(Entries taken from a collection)
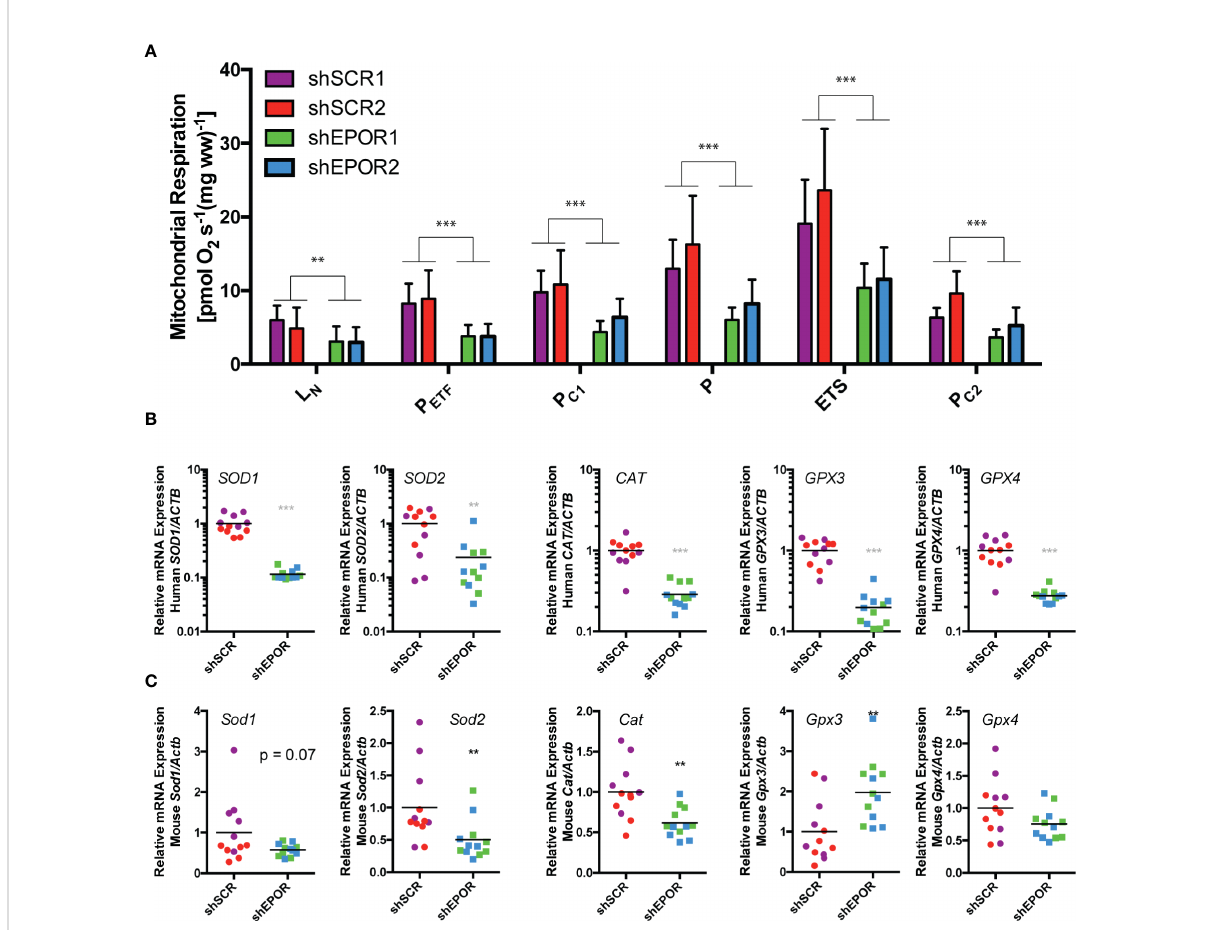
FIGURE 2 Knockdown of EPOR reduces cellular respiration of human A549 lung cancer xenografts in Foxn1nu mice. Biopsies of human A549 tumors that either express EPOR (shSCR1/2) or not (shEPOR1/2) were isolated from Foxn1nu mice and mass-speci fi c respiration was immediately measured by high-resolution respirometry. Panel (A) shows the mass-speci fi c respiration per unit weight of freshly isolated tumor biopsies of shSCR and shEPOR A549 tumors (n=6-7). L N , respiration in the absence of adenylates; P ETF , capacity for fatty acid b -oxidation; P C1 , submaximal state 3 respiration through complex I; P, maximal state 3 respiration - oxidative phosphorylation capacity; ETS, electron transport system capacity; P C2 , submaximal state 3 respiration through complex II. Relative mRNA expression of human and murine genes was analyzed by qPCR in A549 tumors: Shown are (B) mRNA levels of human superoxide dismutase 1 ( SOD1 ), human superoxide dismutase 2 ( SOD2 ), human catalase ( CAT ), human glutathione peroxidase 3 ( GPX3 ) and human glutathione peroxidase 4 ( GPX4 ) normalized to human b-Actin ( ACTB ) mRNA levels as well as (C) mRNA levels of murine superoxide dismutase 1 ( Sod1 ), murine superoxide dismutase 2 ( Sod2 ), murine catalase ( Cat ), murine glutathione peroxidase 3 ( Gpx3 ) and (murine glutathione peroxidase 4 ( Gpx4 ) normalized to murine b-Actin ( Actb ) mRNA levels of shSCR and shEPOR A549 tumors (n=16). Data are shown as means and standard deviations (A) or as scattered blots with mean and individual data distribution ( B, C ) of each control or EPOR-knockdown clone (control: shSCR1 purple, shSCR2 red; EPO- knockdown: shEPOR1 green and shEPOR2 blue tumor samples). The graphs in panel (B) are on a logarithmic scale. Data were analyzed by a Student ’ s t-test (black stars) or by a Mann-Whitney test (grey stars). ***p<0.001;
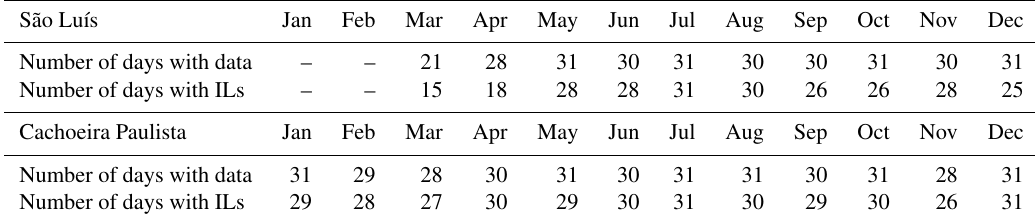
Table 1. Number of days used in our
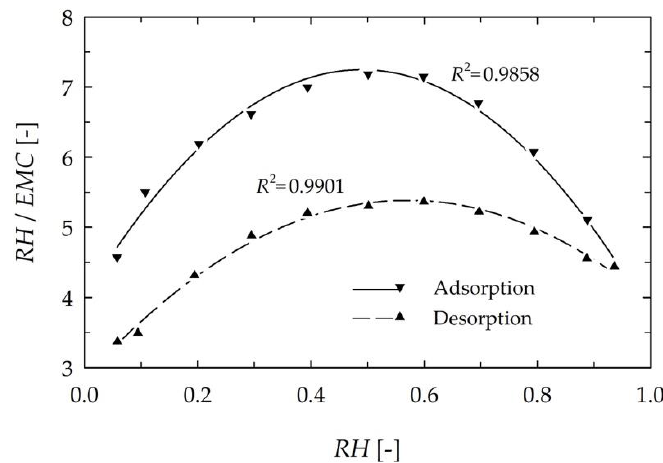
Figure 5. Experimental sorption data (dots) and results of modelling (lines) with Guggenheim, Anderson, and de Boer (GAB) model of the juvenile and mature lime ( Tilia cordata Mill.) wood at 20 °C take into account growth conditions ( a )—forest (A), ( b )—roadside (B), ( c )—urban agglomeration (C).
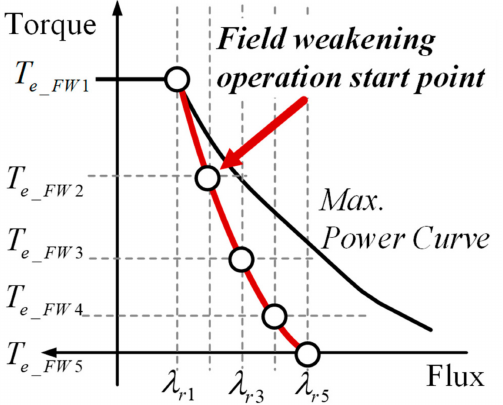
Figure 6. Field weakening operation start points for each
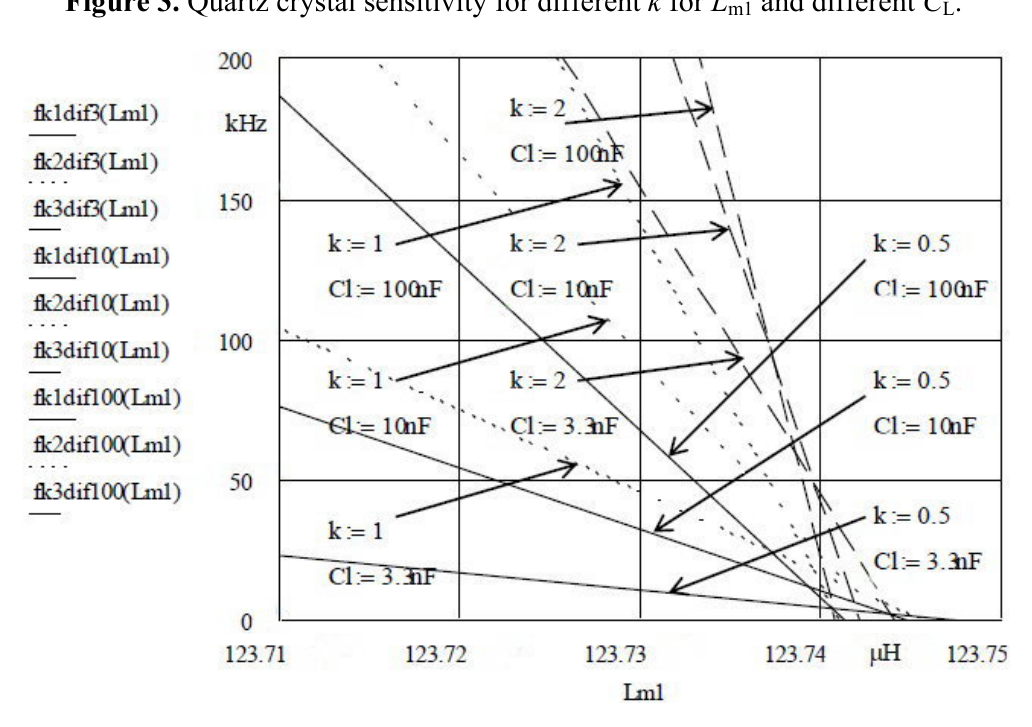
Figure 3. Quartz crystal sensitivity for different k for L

_EXERCISE_: Lines from the one containing "Table 1. Number of days used in our" through the end of the entries above, both included, are to be written out exactly; no pictures and no other lines.

_EXERCISE RESPONSE_:
Table 1. Number of days used in our
Figure 5. Experimental sorption data (dots) and results of modelling (lines) with Guggenheim, Anderson, and de Boer (GAB) model of the juvenile and mature lime ( Tilia cordata Mill.) wood at 20 °C take into account growth conditions ( a )—forest (A), ( b )—roadside (B), ( c )—urban agglomeration (C).
Figure 6. Field weakening operation start points for each
Figure 3. Quartz crystal sensitivity for different k for L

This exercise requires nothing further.